Now I will try to sum everything up. Talking about inexpensive RAID controllers in general, they can be an optimal choice if you can’t buy a more expensive model due to financial constraints or because you just don’t need such a model. There is one important note about Adaptec’s controllers, though. They are not good for RAID0 if you need a high speed of sequential reading/writing rather than a high number of operations per second.
As for the specific models, the ASR-3405 is the best controller in today’s tests. This new-series model is generally far faster than its predecessors. Moreover, it is based on the PCI-E 4x rather than PCI-X interface and supports SAS drives. This controller is good with RAID5. Although not without problems such as the lack of performance scalability at long queue depths, low speed at multithreaded load and at random-read reading from RAID0, it is overall worth its price.

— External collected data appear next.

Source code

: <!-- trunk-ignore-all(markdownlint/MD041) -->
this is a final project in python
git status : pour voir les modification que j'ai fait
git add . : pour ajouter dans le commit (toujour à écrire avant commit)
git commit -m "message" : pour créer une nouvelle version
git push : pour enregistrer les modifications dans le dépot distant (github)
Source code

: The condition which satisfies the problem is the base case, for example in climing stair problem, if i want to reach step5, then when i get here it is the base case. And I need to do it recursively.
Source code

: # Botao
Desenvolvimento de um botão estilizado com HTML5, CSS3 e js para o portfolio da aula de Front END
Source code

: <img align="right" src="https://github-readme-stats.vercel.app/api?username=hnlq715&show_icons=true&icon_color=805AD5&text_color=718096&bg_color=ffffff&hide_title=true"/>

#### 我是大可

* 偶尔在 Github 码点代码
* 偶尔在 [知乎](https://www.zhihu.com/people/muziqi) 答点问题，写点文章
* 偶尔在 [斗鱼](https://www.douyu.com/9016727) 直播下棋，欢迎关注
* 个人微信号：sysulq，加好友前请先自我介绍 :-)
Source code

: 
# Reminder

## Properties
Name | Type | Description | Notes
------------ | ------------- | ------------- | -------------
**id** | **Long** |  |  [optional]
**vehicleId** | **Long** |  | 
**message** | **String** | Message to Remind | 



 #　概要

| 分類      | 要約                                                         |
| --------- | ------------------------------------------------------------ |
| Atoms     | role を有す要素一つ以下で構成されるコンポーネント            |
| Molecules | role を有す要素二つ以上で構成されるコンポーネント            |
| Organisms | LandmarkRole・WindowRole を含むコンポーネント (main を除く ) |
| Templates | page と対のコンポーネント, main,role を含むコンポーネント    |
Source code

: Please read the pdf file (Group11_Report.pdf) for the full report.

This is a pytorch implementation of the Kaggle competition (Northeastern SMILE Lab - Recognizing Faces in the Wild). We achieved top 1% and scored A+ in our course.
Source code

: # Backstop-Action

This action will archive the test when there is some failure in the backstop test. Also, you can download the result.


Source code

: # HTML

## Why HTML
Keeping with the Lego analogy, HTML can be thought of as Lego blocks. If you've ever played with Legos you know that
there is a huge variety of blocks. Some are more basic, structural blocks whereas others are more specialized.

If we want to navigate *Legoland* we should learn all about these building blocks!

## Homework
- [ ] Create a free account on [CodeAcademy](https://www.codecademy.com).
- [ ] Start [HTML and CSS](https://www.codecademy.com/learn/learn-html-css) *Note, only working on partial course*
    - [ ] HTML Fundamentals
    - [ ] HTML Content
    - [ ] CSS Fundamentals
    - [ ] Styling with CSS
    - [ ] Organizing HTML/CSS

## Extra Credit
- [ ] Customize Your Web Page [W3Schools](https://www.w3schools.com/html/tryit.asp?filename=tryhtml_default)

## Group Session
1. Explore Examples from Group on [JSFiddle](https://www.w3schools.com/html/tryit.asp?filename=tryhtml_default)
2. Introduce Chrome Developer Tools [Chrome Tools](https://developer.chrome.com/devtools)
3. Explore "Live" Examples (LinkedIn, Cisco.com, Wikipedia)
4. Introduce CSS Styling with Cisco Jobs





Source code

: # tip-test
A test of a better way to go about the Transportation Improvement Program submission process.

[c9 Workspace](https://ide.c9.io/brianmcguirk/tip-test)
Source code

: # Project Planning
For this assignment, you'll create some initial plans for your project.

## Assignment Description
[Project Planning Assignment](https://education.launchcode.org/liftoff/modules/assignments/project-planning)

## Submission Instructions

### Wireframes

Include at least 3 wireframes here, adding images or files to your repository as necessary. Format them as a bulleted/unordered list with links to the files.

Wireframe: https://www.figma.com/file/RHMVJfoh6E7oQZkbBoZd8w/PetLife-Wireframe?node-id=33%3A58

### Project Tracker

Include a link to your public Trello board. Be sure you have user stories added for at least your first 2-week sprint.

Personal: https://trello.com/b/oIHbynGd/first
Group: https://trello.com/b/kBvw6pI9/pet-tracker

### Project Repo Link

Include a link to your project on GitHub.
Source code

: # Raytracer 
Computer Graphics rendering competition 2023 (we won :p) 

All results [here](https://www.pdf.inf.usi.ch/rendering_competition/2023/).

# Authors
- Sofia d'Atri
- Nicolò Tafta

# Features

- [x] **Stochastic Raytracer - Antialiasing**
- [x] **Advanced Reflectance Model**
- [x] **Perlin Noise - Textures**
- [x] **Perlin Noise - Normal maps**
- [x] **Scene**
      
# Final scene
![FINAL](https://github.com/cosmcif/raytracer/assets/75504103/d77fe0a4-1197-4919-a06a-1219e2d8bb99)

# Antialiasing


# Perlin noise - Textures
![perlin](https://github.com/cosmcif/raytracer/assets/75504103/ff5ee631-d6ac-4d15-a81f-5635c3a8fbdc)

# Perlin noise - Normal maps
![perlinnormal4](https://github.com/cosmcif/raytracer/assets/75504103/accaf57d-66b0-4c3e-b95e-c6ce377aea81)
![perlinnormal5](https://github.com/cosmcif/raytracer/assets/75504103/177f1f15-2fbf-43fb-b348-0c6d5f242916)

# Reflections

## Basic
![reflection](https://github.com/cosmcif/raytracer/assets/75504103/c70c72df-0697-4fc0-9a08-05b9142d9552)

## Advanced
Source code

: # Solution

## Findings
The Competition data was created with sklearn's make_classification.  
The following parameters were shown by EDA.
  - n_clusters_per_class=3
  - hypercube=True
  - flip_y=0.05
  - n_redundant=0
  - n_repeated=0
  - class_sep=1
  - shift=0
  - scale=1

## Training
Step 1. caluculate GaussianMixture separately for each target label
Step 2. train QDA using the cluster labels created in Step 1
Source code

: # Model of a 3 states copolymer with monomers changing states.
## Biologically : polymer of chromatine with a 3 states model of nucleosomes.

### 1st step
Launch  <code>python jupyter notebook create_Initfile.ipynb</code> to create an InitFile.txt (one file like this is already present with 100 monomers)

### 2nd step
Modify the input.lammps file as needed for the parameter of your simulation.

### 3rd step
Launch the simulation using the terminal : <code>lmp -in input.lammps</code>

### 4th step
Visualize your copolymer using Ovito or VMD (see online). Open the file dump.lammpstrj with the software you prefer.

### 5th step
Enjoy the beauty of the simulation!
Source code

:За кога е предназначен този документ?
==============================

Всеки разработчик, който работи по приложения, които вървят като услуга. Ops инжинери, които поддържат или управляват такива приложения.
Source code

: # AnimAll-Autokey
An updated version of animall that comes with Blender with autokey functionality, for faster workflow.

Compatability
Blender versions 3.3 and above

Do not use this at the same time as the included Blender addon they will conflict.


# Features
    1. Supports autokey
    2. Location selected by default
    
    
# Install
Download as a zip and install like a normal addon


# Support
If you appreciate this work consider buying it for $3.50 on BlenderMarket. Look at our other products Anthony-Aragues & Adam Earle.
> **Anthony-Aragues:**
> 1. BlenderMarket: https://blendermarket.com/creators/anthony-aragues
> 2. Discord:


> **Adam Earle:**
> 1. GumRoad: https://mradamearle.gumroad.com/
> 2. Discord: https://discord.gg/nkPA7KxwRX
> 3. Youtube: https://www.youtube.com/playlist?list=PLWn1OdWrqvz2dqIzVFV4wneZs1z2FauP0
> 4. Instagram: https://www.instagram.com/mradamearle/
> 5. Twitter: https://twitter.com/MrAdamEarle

The AAR-1430SA, a very inexpensive controller with a PCI-E 4x interface, may suit people who have a limited budget but want to increase disk performance in terms of read operations per second by means of RAID0 or increase data reliability by using RAID10. This controller is almost everywhere better than the AAR-1420SA, the developer’s previous model with a PCI-X interface.
The AAR-2820SA and ASR-44300 are generally slower than the ASR-3405, being only good in one or two tests. Particularly, the former was good at multithreaded reading and at copying files while the latter was good at random reading from RAID10.
And a piece of general advice: if high disk performance is indeed important for you, you should not save on the RAID controller. In any case, make sure it is going to do well under your type of load.